(Extracted page text data)

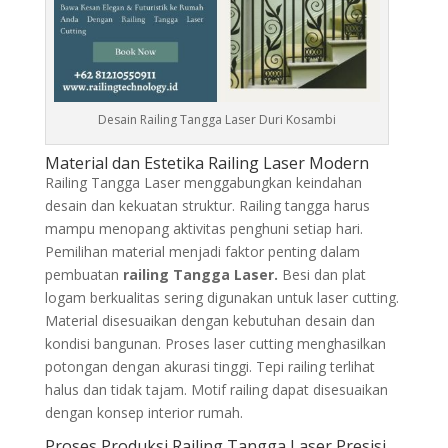
Desain Railing Tangga Laser Duri Kosambi
Material dan Estetika Railing Laser Modern
Railing Tangga Laser menggabungkan keindahan
desain dan kekuatan struktur. Railing tangga harus
mampu menopang aktivitas penghuni setiap hari.
Pemilihan material menjadi faktor penting dalam
pembuatan
railing Tangga Laser.
Besi dan plat
logam berkualitas sering digunakan untuk laser cutting.
Material disesuaikan dengan kebutuhan desain dan
kondisi bangunan. Proses laser cutting menghasilkan
potongan dengan akurasi tinggi. Tepi railing terlihat
halus dan tidak tajam. Motif railing dapat disesuaikan
dengan konsep interior rumah.
Proses Produksi Railing Tangga Laser Presisi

#### Exercise prompt
Your reply should restate every entry exactly, with the pictures left out.

#### Expected answer
Desain Railing Tangga Laser Duri Kosambi
Material dan Estetika Railing Laser Modern
Railing Tangga Laser menggabungkan keindahan
desain dan kekuatan struktur. Railing tangga harus
mampu menopang aktivitas penghuni setiap hari.
Pemilihan material menjadi faktor penting dalam
pembuatan
railing Tangga Laser.
Besi dan plat
logam berkualitas sering digunakan untuk laser cutting.
Material disesuaikan dengan kebutuhan desain dan
kondisi bangunan. Proses laser cutting menghasilkan
potongan dengan akurasi tinggi. Tepi railing terlihat
halus dan tidak tajam. Motif railing dapat disesuaikan
dengan konsep interior rumah.
Proses Produksi Railing Tangga Laser Presisi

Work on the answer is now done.